Rand Water defends its maintenance schedule as water woes continue.

By Lehlohonolo Lehana.

Rand Water CEO Sipho Mosai has defended the entity's ongoing maintenance schedule, which has resulted in residents experiencing water cuts.

Rand Water has a planned maintenance which will take place from 22 June to 29 July 2024.

On Sunday,18 areas in the south of Johannesburg were affected as the entity replaced a meter at its South Hills Towers.

"Our maintenance is not driven by the political timetable, but our timetable in terms of asset management. Now because theoretically speaking, the demand drops," said Mosai.

"So, we're using this time to do all these repairs, and maintenance to ensure that when we get to the summer months, we have done it to meet the demand."

While the areas may be shut down at the same time, recovery time would, however, be different, said Mosai.

"The system is recovering, some areas will recover before the others, while others will recover later because when you take out a system, you completely empty the pipes and the reservoirs run low.
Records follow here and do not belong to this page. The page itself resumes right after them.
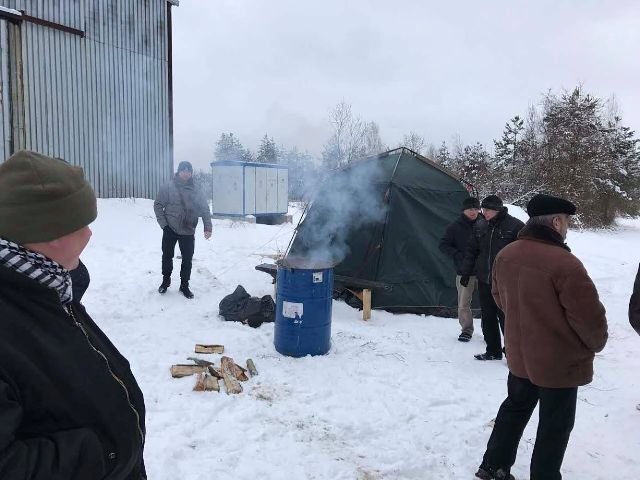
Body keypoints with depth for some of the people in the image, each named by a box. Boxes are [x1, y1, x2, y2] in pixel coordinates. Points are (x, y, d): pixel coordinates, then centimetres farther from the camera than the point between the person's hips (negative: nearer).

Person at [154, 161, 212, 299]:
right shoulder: (168, 187, -6)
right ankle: (165, 281, 33)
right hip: (170, 230, -1)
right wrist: (163, 224, -12)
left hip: (188, 232, 1)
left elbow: (205, 209, 2)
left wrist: (207, 227, -10)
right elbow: (158, 205, -4)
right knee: (167, 256, 12)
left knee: (187, 259, 5)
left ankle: (184, 285, 21)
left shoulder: (195, 191, 1)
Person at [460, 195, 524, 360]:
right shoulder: (480, 227, 8)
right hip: (484, 280, 6)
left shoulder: (515, 226, -9)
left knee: (506, 317, -1)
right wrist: (466, 272, 12)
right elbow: (471, 251, 15)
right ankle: (493, 351, 25)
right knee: (488, 317, 13)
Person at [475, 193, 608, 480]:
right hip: (560, 363, -6)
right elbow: (589, 317, -21)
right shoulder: (564, 264, -28)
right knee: (555, 426, 14)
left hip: (520, 357, 7)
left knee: (515, 409, 25)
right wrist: (596, 344, 0)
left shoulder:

We first have to fill the reservoirs to pump it," he explained.

"For those who have water, please use it sparingly."

As of 12pm on Monday, the Zwartkopjes Pump Station was running at 100% maximum capacity.

The Crown Gardens Reservoir made gains overnight and was at 79% capacity. It has been opened at 50% to gradually charge the system and supply the area.

Residents residing in low-lying areas within the reservoir zone are receiving water, while those in higher-lying areas will experience a combination of poor pressure to no water.

Pumping continued at the Crown Gardens Tower and was sitting at 45%. Residents in the tower zone are receiving normal water supply as the system undergoes recovery.

The Eagles Nest Reservoir was at 29% capacity and maintained some stability overnight. It was supplying fairly.

The water supply in Orange Farm and its surrounds was low due to the high demand for the Orange Farm Reservoir. It was sitting at 28%.

The Ennerdale and Lawley reservoirs also remained low due to the high water demand.

Meanwhile Pemmy Majodina has been appointed Water and Sanitation Minister, replacing Senzo Mchunu, who has been named as Police Minister, as the seventh administration is formed.

David Mahlobo retains his position as Water and Sanitation Deputy Minister, while Isaac Seitlholo replaces Judith Tshabalala, who moved to Deputy Minister of Mineral and Petroleum Resources.

Majodina enters the Ministry just as Mchunu - who was appointed in August 2021 when Ramaphosa separated the Ministry of Human Settlements from the Ministry of Water and Sanitation to enable a dedicated focus - was showing strong signs of tackling the years-long deterioration of South Africa’s water sector, which is fast becoming one of the biggest challenges facing the country.

Over the years, South Africa has experienced a myriad of well-documented and longstanding challenges, including underinvestment and a lack of funding for maintenance and new infrastructure development; delayed projects; inefficient use of water resources; leaks and wasted water; dysfunctional water and wastewater treatment plants; municipal underperformance; pollution and deteriorating ecosystems; illegal water use and abstractions; low water tariffs and growing municipal debt; increasing industrialisation; and increasing demand.

To mitigate some of these challenges, the former Water and Sanitation Minister led the Department of Water and Sanitation (DWS) through many changes, including the resuscitation of the Blue, Green and No Drop reports, the establishment of the National Water Resources Infrastructure Agency and Water Partnership Office, and key amendments to the National Water Act and Water Services Act Amendment Bills, besides others.

"Mchunu's performance has been exceptional, marked by significant achievements in water management and governance," said WaterCAN executive manager Ferrial Adam.

Along with the publication of the Green, Blue and No Drop reports and conducting sessions with municipalities to demand action – underscoring the importance of accountability – Mchunu amended crucial policies to ensure a more robust legal framework.

"His engagement with civil society and hands-on approach during crises demonstrated his commitment to transparency and responsiveness. Mchunu held water entities accountable, resulting in criminal charges against more than 14 municipalities. He appointed a professional top management team, revitalising the department after a decade of corruption and capture, and restored its functionality and integrity," Adam continued.

Majodina is expected to continue these efforts.

"Majodina must continue the work that Mchunu started, actively engaging with civil society and leveraging the expertise and experience within her team to build on these successes."

AfriForum added that the newly appointed Minister had a "huge task" ahead of her, with the DWS at a tipping point that requires strong leadership and continuity to tackle pressing issues effectively.

The civil rights organisation, which said it was ready to work with Majodina to resolve critical issues regarding South Africa's water and sanitation sector, believed that addressing the water crisis required swift and decisive action from all stakeholders involved and urged the new Minister to prioritise continuity in leadership and policy implementation, focus on municipal infrastructure and collaborative efforts for sustainable solutions.